# [TASK TO CARRY OUT]
Pick out every line of the records below that contains the string "organization", treating uppercase and lowercase letters as distinct, and copy each such line in full.

Pictures paired with source code
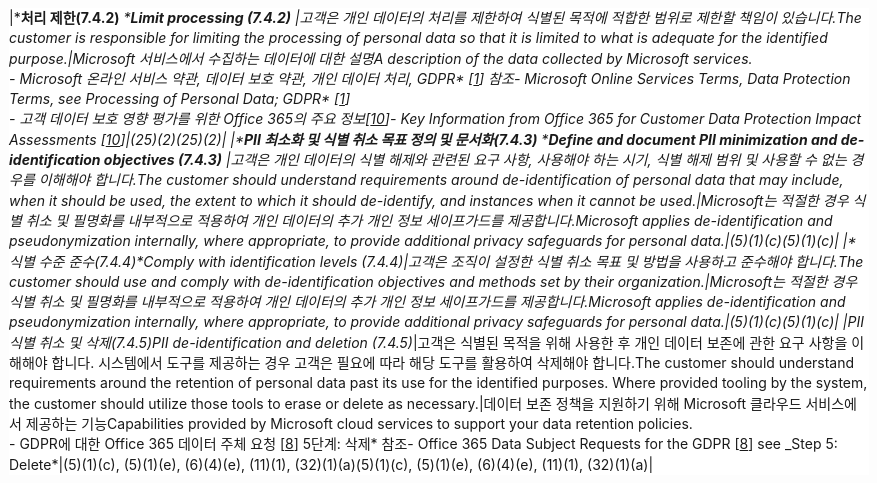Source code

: |<span data-ttu-id="6ceb5-250">\***처리 제한(7.4.2)** _</span><span class="sxs-lookup"><span data-stu-id="6ceb5-250">\***Limit processing (7.4.2)** _</span></span>|<span data-ttu-id="6ceb5-251">고객은 개인 데이터의 처리를 제한하여 식별된 목적에 적합한 범위로 제한할 책임이 있습니다.</span><span class="sxs-lookup"><span data-stu-id="6ceb5-251">The customer is responsible for limiting the processing of personal data so that it is limited to what is adequate for the identified purpose.</span></span>|<span data-ttu-id="6ceb5-252">Microsoft 서비스에서 수집하는 데이터에 대한 설명</span><span class="sxs-lookup"><span data-stu-id="6ceb5-252">A description of the data collected by Microsoft services.</span></span><br><span data-ttu-id="6ceb5-253">- _Microsoft 온라인 서비스 약관, 데이터 보호 약관, 개인 데이터 처리, GDPR\* [[1](gdpr-arc-Office365.md#1)] 참조</span><span class="sxs-lookup"><span data-stu-id="6ceb5-253">- _Microsoft Online Services Terms, Data Protection Terms, see Processing of Personal Data; GDPR\* [[1](gdpr-arc-Office365.md#1)]</span></span><br><span data-ttu-id="6ceb5-254">- *고객 데이터 보호 영향 평가를 위한 Office 365의 주요 정보*[[10](gdpr-arc-Office365.md#10)]</span><span class="sxs-lookup"><span data-stu-id="6ceb5-254">- *Key Information from Office 365 for Customer Data Protection Impact Assessments* [[10](gdpr-arc-Office365.md#10)]</span></span>|<span data-ttu-id="6ceb5-255">(25)(2)</span><span class="sxs-lookup"><span data-stu-id="6ceb5-255">(25)(2)</span></span>|
|<span data-ttu-id="6ceb5-256">\***PII 최소화 및 식별 취소 목표 정의 및 문서화(7.4.3)** _</span><span class="sxs-lookup"><span data-stu-id="6ceb5-256">\***Define and document PII minimization and de-identification objectives (7.4.3)** _</span></span>|<span data-ttu-id="6ceb5-257">고객은 개인 데이터의 식별 해제와 관련된 요구 사항, 사용해야 하는 시기, 식별 해제 범위 및 사용할 수 없는 경우를 이해해야 합니다.</span><span class="sxs-lookup"><span data-stu-id="6ceb5-257">The customer should understand requirements around de-identification of personal data that may include, when it should be used, the extent to which it should de-identify, and instances when it cannot be used.</span></span>|<span data-ttu-id="6ceb5-258">Microsoft는 적절한 경우 식별 취소 및 필명화를 내부적으로 적용하여 개인 데이터의 추가 개인 정보 세이프가드를 제공합니다.</span><span class="sxs-lookup"><span data-stu-id="6ceb5-258">Microsoft applies de-identification and pseudonymization internally, where appropriate, to provide additional privacy safeguards for personal data.</span></span>|<span data-ttu-id="6ceb5-259">(5)(1)(c)</span><span class="sxs-lookup"><span data-stu-id="6ceb5-259">(5)(1)(c)</span></span>|
|<span data-ttu-id="6ceb5-260">_\*_식별 수준 준수(7.4.4)_\*_</span><span class="sxs-lookup"><span data-stu-id="6ceb5-260">_*_Comply with identification levels (7.4.4)_*_</span></span>|<span data-ttu-id="6ceb5-261">고객은 조직이 설정한 식별 취소 목표 및 방법을 사용하고 준수해야 합니다.</span><span class="sxs-lookup"><span data-stu-id="6ceb5-261">The customer should use and comply with de-identification objectives and methods set by their organization.</span></span>|<span data-ttu-id="6ceb5-262">Microsoft는 적절한 경우 식별 취소 및 필명화를 내부적으로 적용하여 개인 데이터의 추가 개인 정보 세이프가드를 제공합니다.</span><span class="sxs-lookup"><span data-stu-id="6ceb5-262">Microsoft applies de-identification and pseudonymization internally, where appropriate, to provide additional privacy safeguards for personal data.</span></span>|<span data-ttu-id="6ceb5-263">(5)(1)(c)</span><span class="sxs-lookup"><span data-stu-id="6ceb5-263">(5)(1)(c)</span></span>|
|<span data-ttu-id="6ceb5-264">_*_PII 식별 취소 및 삭제(7.4.5)_*_</span><span class="sxs-lookup"><span data-stu-id="6ceb5-264">_*_PII de-identification and deletion (7.4.5)_*_</span></span>|<span data-ttu-id="6ceb5-p114">고객은 식별된 목적을 위해 사용한 후 개인 데이터 보존에 관한 요구 사항을 이해해야 합니다. 시스템에서 도구를 제공하는 경우 고객은 필요에 따라 해당 도구를 활용하여 삭제해야 합니다.</span><span class="sxs-lookup"><span data-stu-id="6ceb5-p114">The customer should understand requirements around the retention of personal data past its use for the identified purposes. Where provided tooling by the system, the customer should utilize those tools to erase or delete as necessary.</span></span>|<span data-ttu-id="6ceb5-267">데이터 보존 정책을 지원하기 위해 Microsoft 클라우드 서비스에서 제공하는 기능</span><span class="sxs-lookup"><span data-stu-id="6ceb5-267">Capabilities provided by Microsoft cloud services to support your data retention policies.</span></span><br><span data-ttu-id="6ceb5-268">- GDPR에 대한 Office 365 데이터 주체 요청 [[8](gdpr-arc-Office365.md#8)] 5단계: 삭제\* 참조</span><span class="sxs-lookup"><span data-stu-id="6ceb5-268">- Office 365 Data Subject Requests for the GDPR [[8](gdpr-arc-Office365.md#8)] see _Step 5: Delete\*</span></span>|<span data-ttu-id="6ceb5-269">(5)(1)(c), (5)(1)(e), (6)(4)(e), (11)(1), (32)(1)(a)</span><span class="sxs-lookup"><span data-stu-id="6ceb5-269">(5)(1)(c), (5)(1)(e), (6)(4)(e), (11)(1), (32)(1)(a)</span></span>|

# [TASK OUTPUT]
|<span data-ttu-id="6ceb5-260">_\*_식별 수준 준수(7.4.4)_\*_</span><span class="sxs-lookup"><span data-stu-id="6ceb5-260">_*_Comply with identification levels (7.4.4)_*_</span></span>|<span data-ttu-id="6ceb5-261">고객은 조직이 설정한 식별 취소 목표 및 방법을 사용하고 준수해야 합니다.</span><span class="sxs-lookup"><span data-stu-id="6ceb5-261">The customer should use and comply with de-identification objectives and methods set by their organization.</span></span>|<span data-ttu-id="6ceb5-262">Microsoft는 적절한 경우 식별 취소 및 필명화를 내부적으로 적용하여 개인 데이터의 추가 개인 정보 세이프가드를 제공합니다.</span><span class="sxs-lookup"><span data-stu-id="6ceb5-262">Microsoft applies de-identification and pseudonymization internally, where appropriate, to provide additional privacy safeguards for personal data.</span></span>|<span data-ttu-id="6ceb5-263">(5)(1)(c)</span><span class="sxs-lookup"><span data-stu-id="6ceb5-263">(5)(1)(c)</span></span>|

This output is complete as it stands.